**WHAT IS BEING ASKED**
Copy the records below verbatim, beginning with the first line and ending with the line containing "Rank the categories", that line included.

(Stored records)

________________________________________

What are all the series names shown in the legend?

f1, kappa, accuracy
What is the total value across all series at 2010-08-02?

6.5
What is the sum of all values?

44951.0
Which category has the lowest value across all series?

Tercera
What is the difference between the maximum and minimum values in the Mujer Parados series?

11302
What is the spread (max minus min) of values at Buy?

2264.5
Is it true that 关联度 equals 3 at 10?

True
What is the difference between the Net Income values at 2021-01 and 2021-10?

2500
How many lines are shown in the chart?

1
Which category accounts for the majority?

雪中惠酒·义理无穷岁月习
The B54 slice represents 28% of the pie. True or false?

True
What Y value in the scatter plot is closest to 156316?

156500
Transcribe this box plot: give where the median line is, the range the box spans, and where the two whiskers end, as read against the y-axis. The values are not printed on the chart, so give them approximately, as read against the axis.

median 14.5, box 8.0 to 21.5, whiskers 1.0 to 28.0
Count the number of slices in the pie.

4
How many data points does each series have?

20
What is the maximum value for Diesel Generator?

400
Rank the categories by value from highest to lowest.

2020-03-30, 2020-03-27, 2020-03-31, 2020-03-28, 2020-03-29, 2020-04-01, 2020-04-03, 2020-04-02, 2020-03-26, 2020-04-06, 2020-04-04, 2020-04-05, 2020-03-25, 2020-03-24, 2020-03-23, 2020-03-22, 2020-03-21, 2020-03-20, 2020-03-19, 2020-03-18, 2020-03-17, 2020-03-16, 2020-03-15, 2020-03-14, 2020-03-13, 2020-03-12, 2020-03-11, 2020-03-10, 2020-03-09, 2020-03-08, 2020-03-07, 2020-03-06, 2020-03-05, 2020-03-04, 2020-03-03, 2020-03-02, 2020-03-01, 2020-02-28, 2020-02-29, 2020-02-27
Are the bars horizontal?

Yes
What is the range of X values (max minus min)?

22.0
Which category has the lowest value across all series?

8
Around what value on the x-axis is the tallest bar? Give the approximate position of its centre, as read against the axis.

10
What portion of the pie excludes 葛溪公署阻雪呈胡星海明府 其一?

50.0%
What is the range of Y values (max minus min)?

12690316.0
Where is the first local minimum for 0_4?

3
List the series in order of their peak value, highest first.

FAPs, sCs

________________________________________

**YOUR RESPONSE**
What are all the series names shown in the legend?

f1, kappa, accuracy
What is the total value across all series at 2010-08-02?

6.5
What is the sum of all values?

44951.0
Which category has the lowest value across all series?

Tercera
What is the difference between the maximum and minimum values in the Mujer Parados series?

11302
What is the spread (max minus min) of values at Buy?

2264.5
Is it true that 关联度 equals 3 at 10?

True
What is the difference between the Net Income values at 2021-01 and 2021-10?

2500
How many lines are shown in the chart?

1
Which category accounts for the majority?

雪中惠酒·义理无穷岁月习
The B54 slice represents 28% of the pie. True or false?

True
What Y value in the scatter plot is closest to 156316?

156500
Transcribe this box plot: give where the median line is, the range the box spans, and where the two whiskers end, as read against the y-axis. The values are not printed on the chart, so give them approximately, as read against the axis.

median 14.5, box 8.0 to 21.5, whiskers 1.0 to 28.0
Count the number of slices in the pie.

4
How many data points does each series have?

20
What is the maximum value for Diesel Generator?

400
Rank the categories by value from highest to lowest.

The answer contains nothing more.